Initial conditions are that at t=0 we have
y=0, and
y' = (2*g*h)^(1/2)
This differential equation can easily be solved numerically for the peak value of y, and then the peak value of the contact force can be calculated directly from that peak y.
HTH
RE: Impact Force
Using Roark's equation and a numerical integration the peak force is 68 kN for a flat plate (Timoshenko 67 kN), and the average during the 0.171 ms of contact is about 37 kN. The plot of deflection vs time is roughly a half sine wave.
Note that in practice a large steel plate may have modal behaviour that affects these results.

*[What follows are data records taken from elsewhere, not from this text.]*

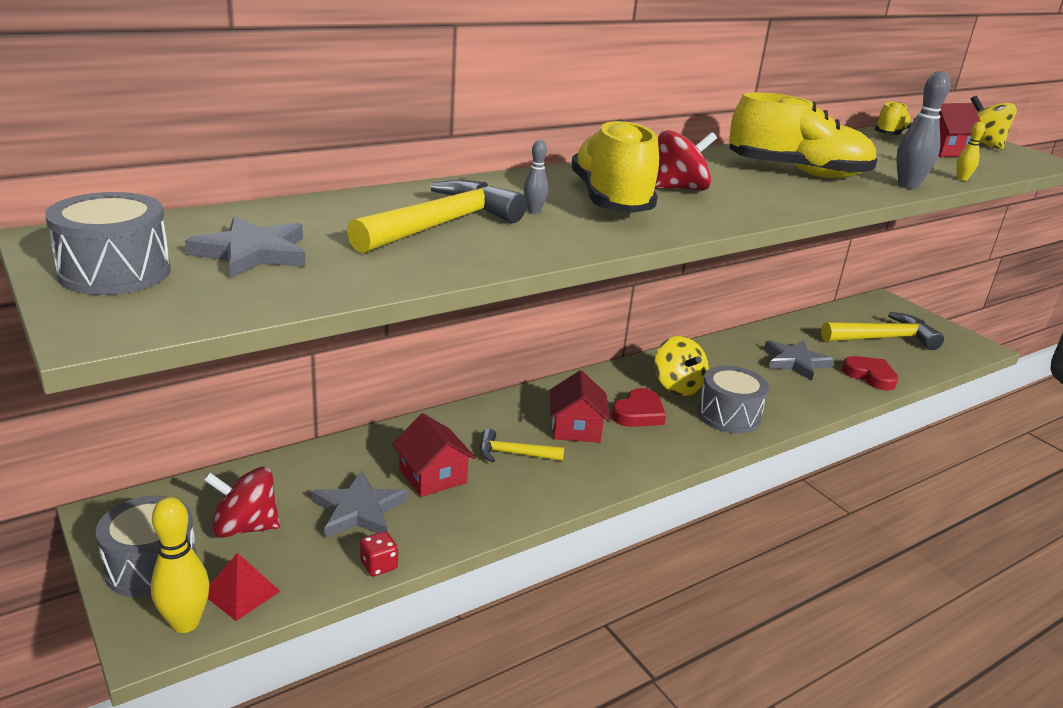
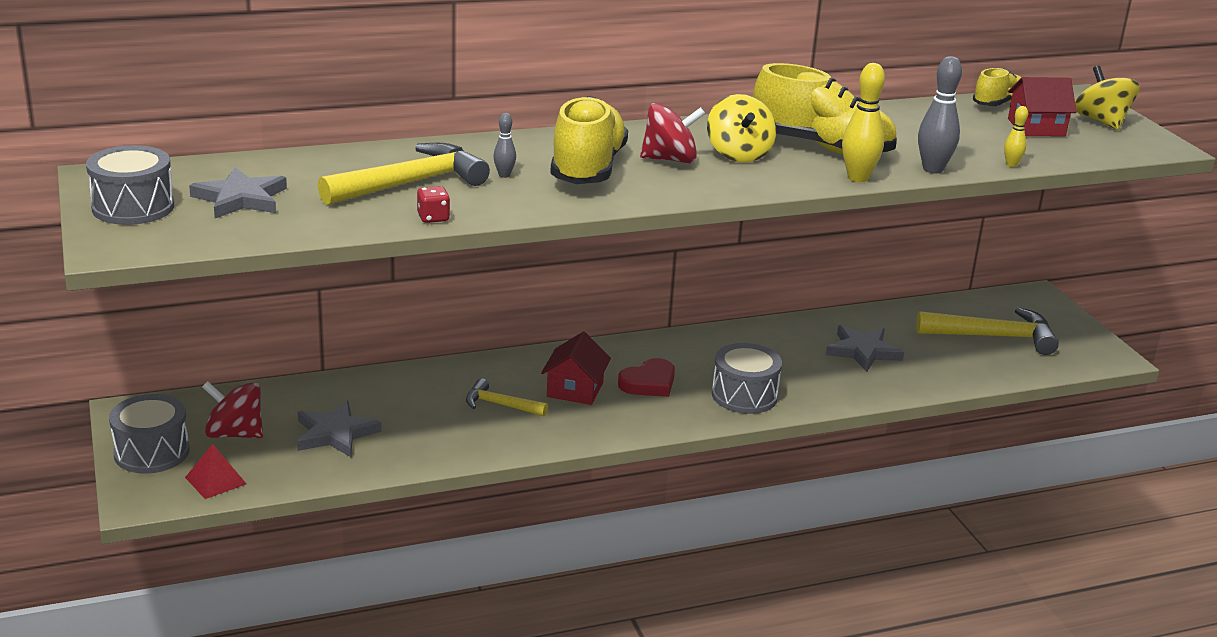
camera: 15 degrees right, 0 degrees up
yellow bowling pin [151,497,209,633] -> yellow bowling pin moved to [842,63,885,182]
red dice [360,531,398,576] -> red dice moved to [417,186,450,223]
red house [392,413,476,497] -> none
yellow spinning top [654,336,709,396] -> yellow spinning top moved to [707,94,776,163]
red heart [842,356,898,390] -> none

I suspect this will soften the plate, reducing the peak force.
Cheers
Greg Locock
RE: Impact Force
Would it not be more accurate to calculate the deflection and stresses based upon the strain energy absorbed by the entire structure?
Even better, make sure the crane operator can not drop the load, and not consider this in the calculations?
RE: Impact Force
Most inspection tables (I believe 99%) are made of granite so that you can maintain an even wear surface.
In your scenario it WILL be damaged and you don't have too many other options for materials without having to worry about expensive calibrations on a frequent basis. My advice is to rig a lift assist to prevent the part from slamming into the inspection table.
Finally since it is a cast somponent I would definitely recommend the granite - 6 to 8" thick should do the job.